- Data for processing -
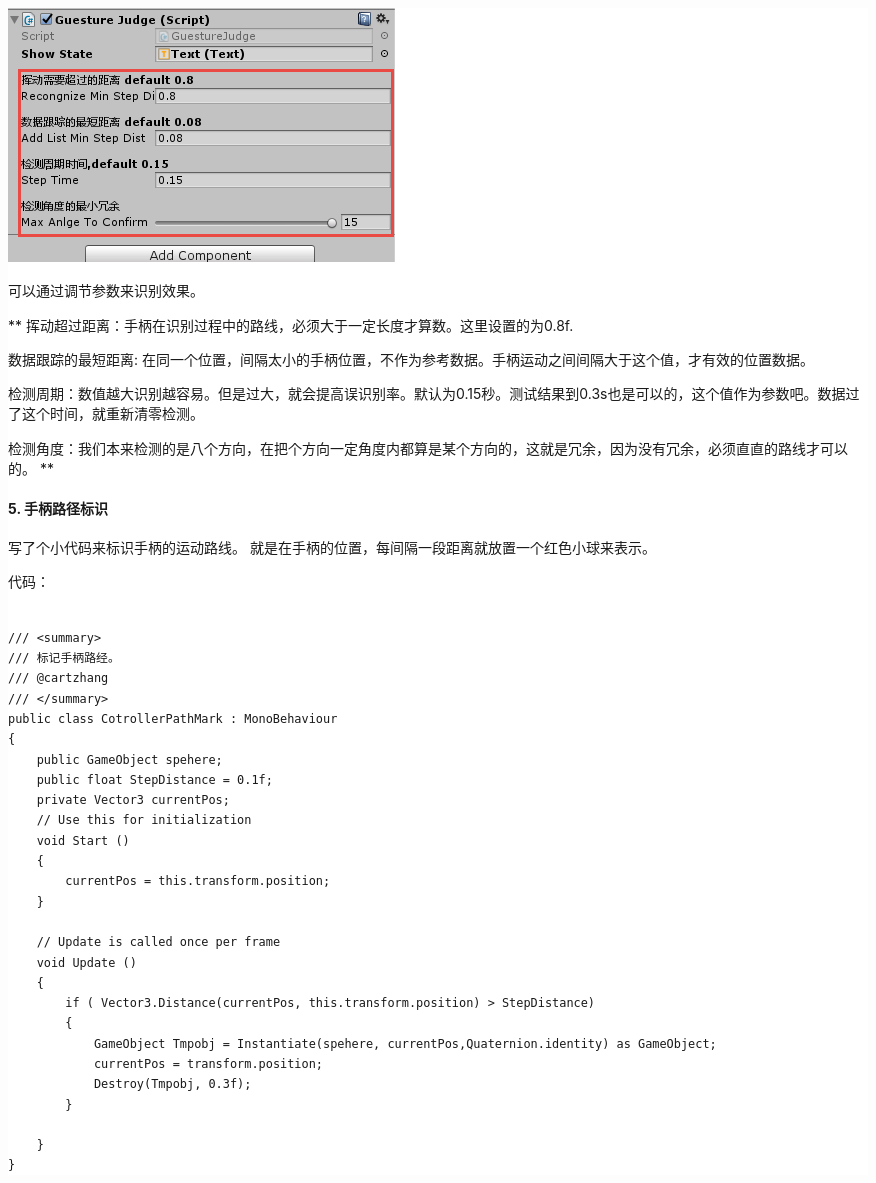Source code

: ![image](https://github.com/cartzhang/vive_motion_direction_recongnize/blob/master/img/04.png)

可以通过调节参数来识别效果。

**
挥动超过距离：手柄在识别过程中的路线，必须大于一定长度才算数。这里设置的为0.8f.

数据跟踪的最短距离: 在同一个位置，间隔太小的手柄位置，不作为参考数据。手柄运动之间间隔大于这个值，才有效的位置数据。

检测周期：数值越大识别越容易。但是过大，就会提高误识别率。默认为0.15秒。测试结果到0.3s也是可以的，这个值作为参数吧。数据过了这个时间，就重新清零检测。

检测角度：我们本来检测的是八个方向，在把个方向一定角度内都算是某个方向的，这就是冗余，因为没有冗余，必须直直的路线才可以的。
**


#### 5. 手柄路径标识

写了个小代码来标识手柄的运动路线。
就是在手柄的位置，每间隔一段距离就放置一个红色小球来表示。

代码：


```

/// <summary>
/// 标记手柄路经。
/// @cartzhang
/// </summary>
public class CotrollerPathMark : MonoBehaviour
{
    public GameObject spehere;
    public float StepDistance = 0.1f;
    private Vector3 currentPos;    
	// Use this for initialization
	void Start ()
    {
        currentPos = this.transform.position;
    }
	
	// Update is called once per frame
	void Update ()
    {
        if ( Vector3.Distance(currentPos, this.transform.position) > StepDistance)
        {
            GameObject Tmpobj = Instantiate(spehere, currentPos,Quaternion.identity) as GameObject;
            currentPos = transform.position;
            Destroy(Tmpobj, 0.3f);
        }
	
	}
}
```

* * *

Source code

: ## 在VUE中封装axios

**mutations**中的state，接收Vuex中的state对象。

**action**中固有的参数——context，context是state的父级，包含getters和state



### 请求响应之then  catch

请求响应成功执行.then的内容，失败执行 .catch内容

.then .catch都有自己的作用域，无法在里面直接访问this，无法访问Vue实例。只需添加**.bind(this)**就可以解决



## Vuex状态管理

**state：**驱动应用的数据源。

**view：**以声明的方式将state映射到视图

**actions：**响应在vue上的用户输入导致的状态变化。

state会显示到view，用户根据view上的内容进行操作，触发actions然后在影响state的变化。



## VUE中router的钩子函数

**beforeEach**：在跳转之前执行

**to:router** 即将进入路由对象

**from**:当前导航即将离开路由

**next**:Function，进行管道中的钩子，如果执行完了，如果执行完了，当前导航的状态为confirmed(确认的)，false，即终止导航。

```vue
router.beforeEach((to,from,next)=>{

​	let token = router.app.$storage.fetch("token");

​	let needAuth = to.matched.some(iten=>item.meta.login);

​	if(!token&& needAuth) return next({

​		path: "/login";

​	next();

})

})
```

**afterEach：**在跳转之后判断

...

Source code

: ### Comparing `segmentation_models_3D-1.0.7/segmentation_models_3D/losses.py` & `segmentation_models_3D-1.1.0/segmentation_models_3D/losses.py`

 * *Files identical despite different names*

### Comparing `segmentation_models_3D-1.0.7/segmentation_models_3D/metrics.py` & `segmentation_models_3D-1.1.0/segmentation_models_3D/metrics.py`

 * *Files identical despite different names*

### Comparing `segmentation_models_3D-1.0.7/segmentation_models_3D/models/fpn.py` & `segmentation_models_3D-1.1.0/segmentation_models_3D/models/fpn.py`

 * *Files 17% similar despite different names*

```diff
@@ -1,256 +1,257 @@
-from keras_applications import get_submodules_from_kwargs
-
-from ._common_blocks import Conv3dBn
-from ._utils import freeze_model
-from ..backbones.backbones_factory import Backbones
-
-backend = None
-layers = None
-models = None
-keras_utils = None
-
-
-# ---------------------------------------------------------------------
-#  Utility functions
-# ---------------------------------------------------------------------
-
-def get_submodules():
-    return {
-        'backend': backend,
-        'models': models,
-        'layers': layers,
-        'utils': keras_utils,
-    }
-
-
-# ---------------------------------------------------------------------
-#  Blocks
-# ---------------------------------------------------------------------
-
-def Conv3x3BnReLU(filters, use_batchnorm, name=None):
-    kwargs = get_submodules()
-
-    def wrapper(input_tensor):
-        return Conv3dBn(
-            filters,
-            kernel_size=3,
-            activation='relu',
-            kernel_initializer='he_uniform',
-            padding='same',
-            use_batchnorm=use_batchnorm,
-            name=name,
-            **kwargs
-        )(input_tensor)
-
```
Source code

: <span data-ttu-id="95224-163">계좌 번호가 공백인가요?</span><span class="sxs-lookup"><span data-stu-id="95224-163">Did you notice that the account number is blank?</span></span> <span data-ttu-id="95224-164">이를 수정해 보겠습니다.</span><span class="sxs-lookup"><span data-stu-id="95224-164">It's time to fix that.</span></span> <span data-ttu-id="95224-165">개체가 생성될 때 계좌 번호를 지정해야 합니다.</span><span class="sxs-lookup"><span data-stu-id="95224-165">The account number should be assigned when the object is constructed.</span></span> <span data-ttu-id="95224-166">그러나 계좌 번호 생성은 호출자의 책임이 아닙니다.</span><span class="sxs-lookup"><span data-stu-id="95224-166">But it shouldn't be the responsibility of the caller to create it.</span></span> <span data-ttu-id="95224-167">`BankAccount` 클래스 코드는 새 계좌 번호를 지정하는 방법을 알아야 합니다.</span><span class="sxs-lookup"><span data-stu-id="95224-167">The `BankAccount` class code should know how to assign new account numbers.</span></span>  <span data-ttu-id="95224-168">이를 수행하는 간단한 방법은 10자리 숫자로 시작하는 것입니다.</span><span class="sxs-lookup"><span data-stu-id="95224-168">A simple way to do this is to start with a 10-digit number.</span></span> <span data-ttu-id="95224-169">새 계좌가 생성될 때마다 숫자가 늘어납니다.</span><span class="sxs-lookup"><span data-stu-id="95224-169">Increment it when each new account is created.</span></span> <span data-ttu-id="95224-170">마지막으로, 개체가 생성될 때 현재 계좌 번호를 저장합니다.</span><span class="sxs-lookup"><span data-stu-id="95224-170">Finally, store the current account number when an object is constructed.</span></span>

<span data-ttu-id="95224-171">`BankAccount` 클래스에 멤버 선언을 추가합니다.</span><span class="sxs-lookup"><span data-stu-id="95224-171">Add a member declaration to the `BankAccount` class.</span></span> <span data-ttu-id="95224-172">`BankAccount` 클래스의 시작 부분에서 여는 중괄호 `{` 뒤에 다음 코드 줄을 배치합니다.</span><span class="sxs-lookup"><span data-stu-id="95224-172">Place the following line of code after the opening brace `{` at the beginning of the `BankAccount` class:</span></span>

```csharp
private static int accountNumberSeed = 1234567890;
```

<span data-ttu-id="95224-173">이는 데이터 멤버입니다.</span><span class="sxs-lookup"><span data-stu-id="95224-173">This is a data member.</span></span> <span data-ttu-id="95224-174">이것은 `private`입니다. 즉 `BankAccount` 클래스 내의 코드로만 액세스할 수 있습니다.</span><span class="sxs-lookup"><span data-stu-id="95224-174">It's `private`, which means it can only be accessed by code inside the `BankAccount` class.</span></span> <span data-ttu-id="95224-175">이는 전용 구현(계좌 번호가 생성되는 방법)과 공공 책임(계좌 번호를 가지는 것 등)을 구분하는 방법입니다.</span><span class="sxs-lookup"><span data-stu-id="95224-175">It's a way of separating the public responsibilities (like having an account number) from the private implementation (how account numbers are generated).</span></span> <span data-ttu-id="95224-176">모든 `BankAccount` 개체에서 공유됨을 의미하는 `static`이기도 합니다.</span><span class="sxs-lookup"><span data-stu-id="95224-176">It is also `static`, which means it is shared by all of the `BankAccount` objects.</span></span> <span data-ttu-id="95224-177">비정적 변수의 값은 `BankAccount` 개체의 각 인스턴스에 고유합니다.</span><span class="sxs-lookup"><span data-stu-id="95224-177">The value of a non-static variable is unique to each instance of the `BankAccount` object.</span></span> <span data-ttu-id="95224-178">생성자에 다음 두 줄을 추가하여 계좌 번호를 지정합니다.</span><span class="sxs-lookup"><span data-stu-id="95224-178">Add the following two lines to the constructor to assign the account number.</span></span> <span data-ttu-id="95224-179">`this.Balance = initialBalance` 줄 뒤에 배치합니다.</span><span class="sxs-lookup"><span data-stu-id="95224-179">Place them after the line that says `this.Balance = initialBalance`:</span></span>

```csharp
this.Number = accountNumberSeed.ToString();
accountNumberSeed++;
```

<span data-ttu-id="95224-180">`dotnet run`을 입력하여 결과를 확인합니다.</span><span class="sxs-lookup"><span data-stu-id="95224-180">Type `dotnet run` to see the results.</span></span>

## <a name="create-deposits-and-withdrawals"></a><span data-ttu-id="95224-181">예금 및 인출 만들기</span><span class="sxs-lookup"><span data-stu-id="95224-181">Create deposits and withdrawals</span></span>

- Problem details -
Find every line in the records above that contains the word "GameObject", and copy each one.

- Task answer -
    public GameObject spehere;
            GameObject Tmpobj = Instantiate(spehere, currentPos,Quaternion.identity) as GameObject;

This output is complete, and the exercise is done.